Beyond these tracks the experimentation, such that it is, is far more about creating sonic realms within the narrative tone structures of individual tracks. These arrangements take several forms, whether it’s the heavily reverbed and resonated “Peace Beneath the City” (presumably meant to evoke the density of underground tunnels), the organs and accordions of the gorgeous and upbeat “Lovesong of the Buzzard,” the random pianos and sitars of opening duo “Pagan Angel and a Borrowed Car” and “White Tooth Man,” the lazy harmony vocals of the hazy “Innocent Bones,” or the way “Resurrection Fern” and “Flightless Bird, American Mouth” seem to end each act with casual and more traditional Iron & Wine arrangements.

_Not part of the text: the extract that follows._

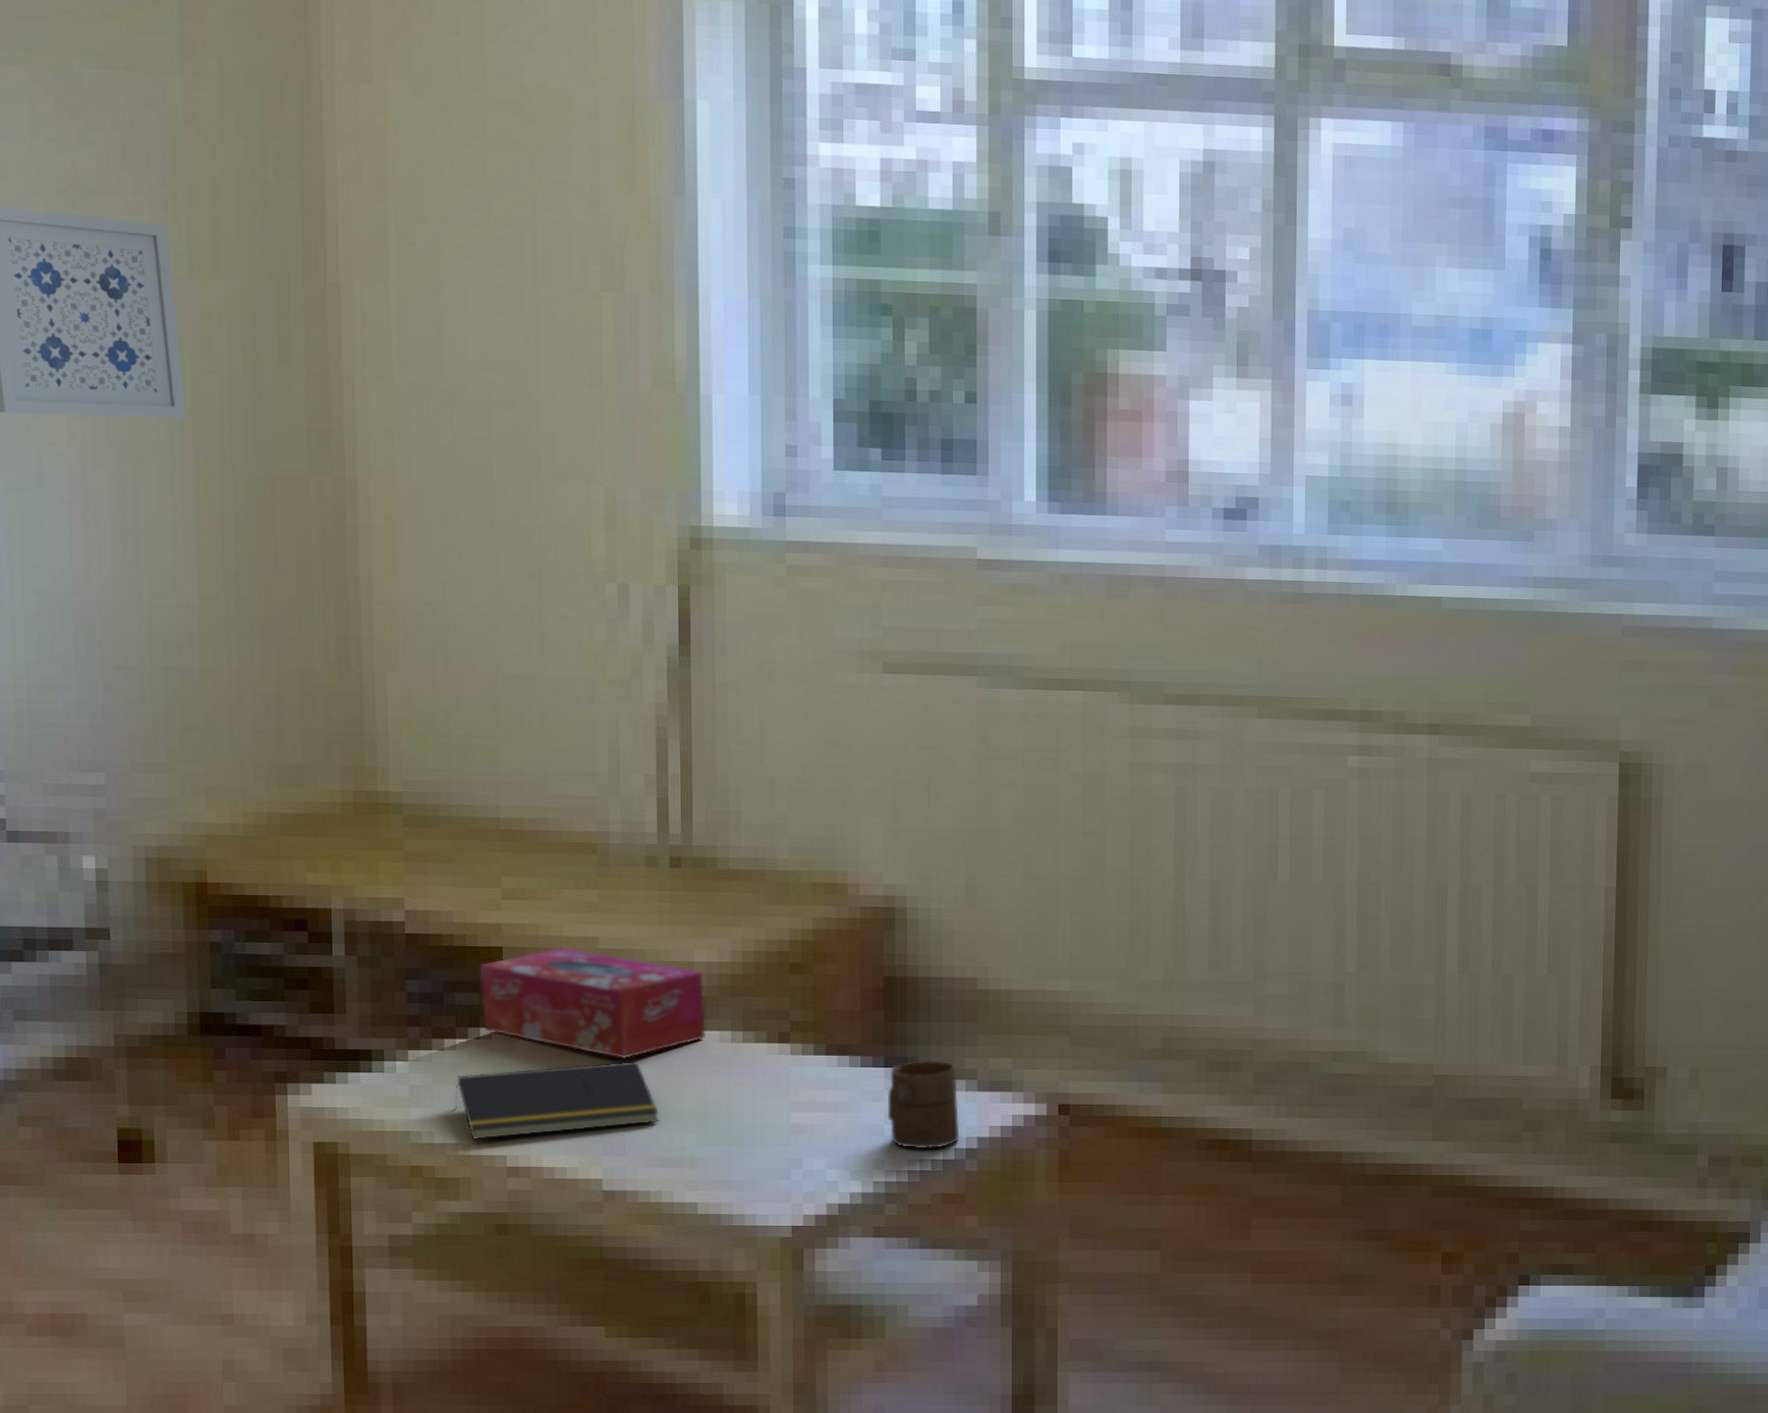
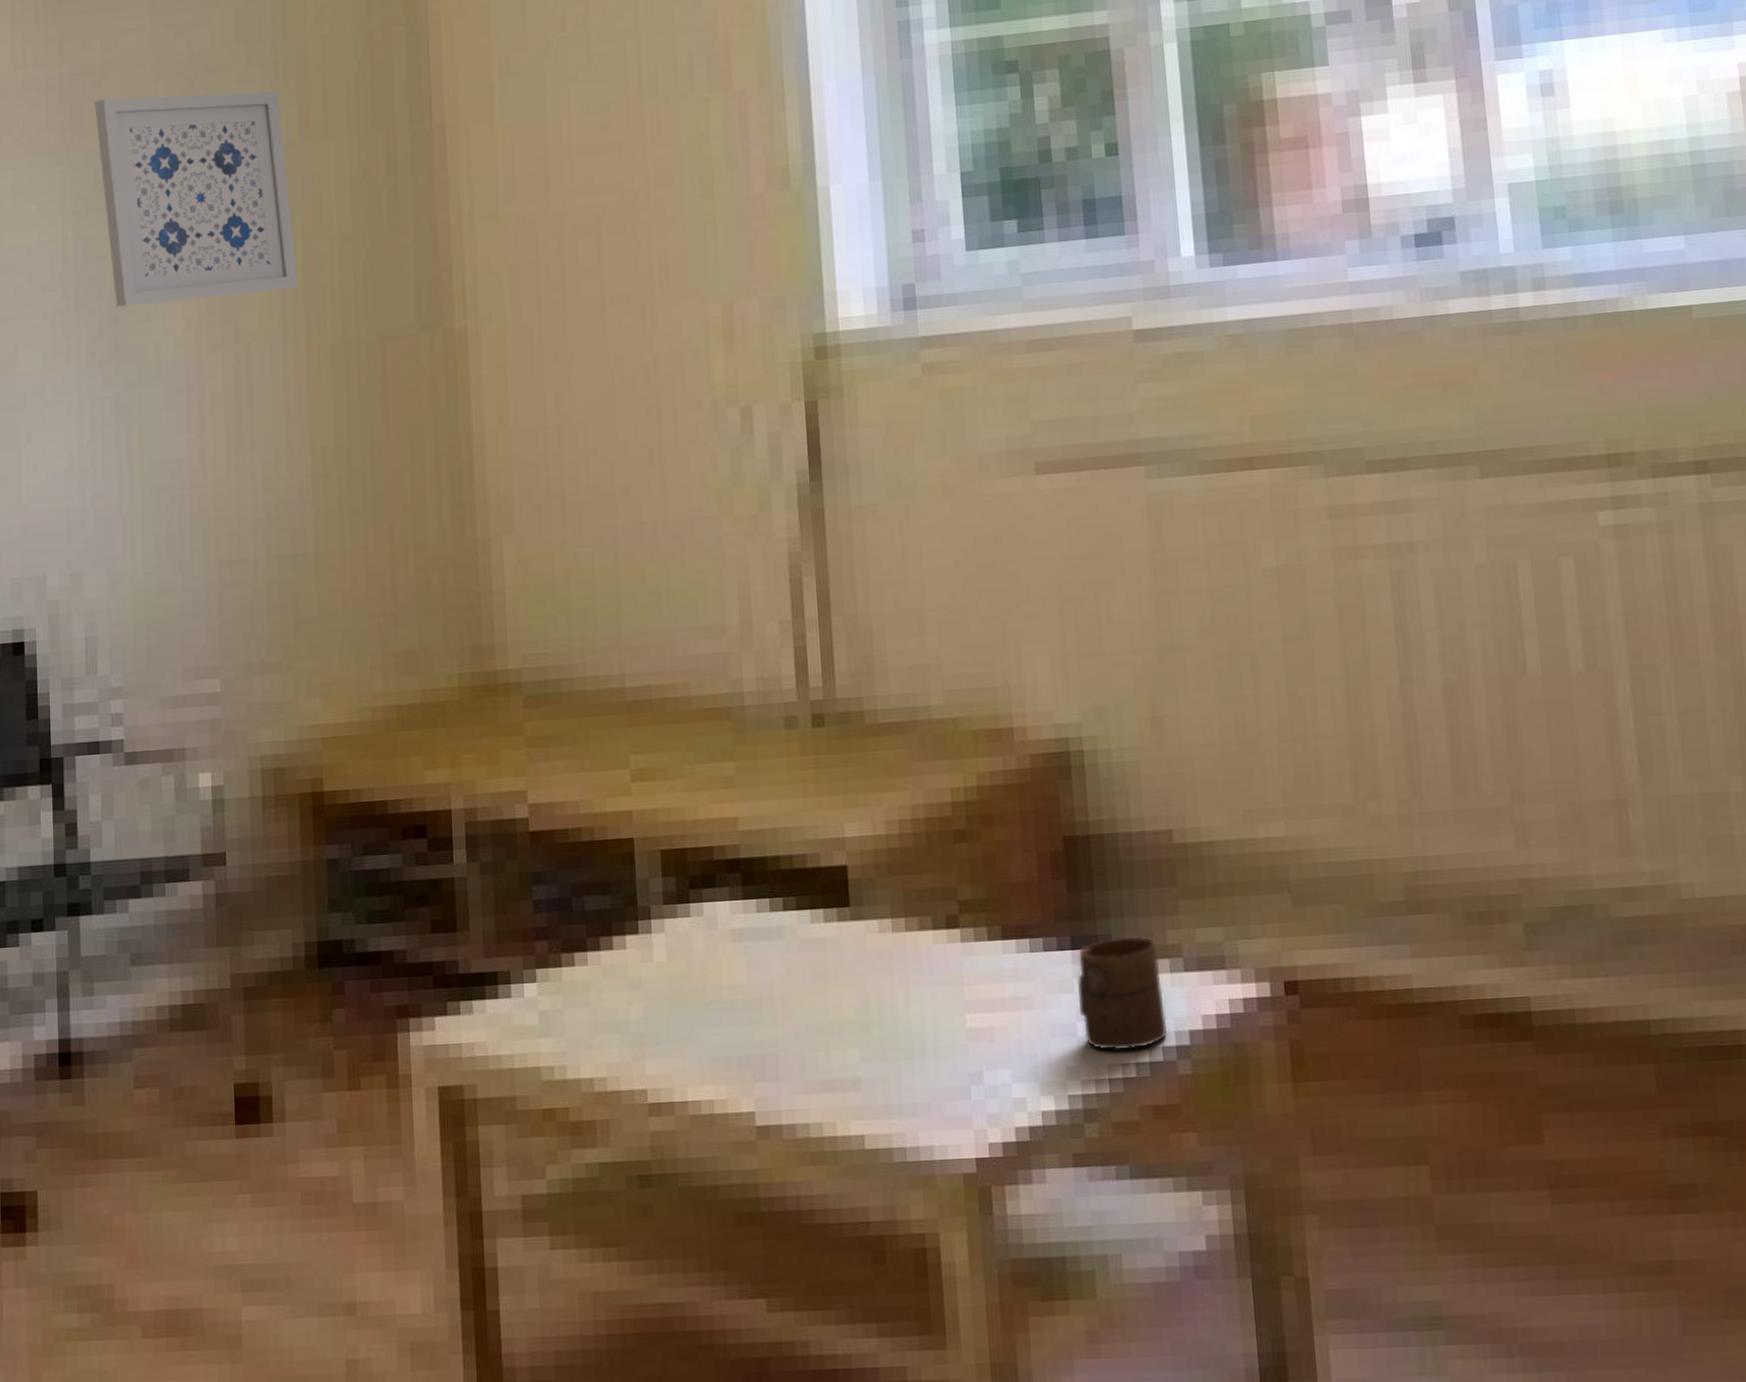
notepad: present [454,1060,659,1140] -> none [588,962,815,1073]
tissue box: present [479,948,706,1060] -> none [609,833,863,963]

Through it all, Beam’s embrace of country tonalities roams free, both in instrumentation and chord progressions, and between that and his voice all the new arrangements in the world can’t shake that central Iron & Wine intimacy. And maybe that’s why I can simultaneously be skeptical of claims that Iron & Wine is effortlessly forward-moving at the same time that I am completely charmed by this album: you’re never going to feel scared or happy or angry listening to an Iron & Wine song, but you’ll always feel comfort. Whether that comfort will get old is, for the moment at least, beside the point.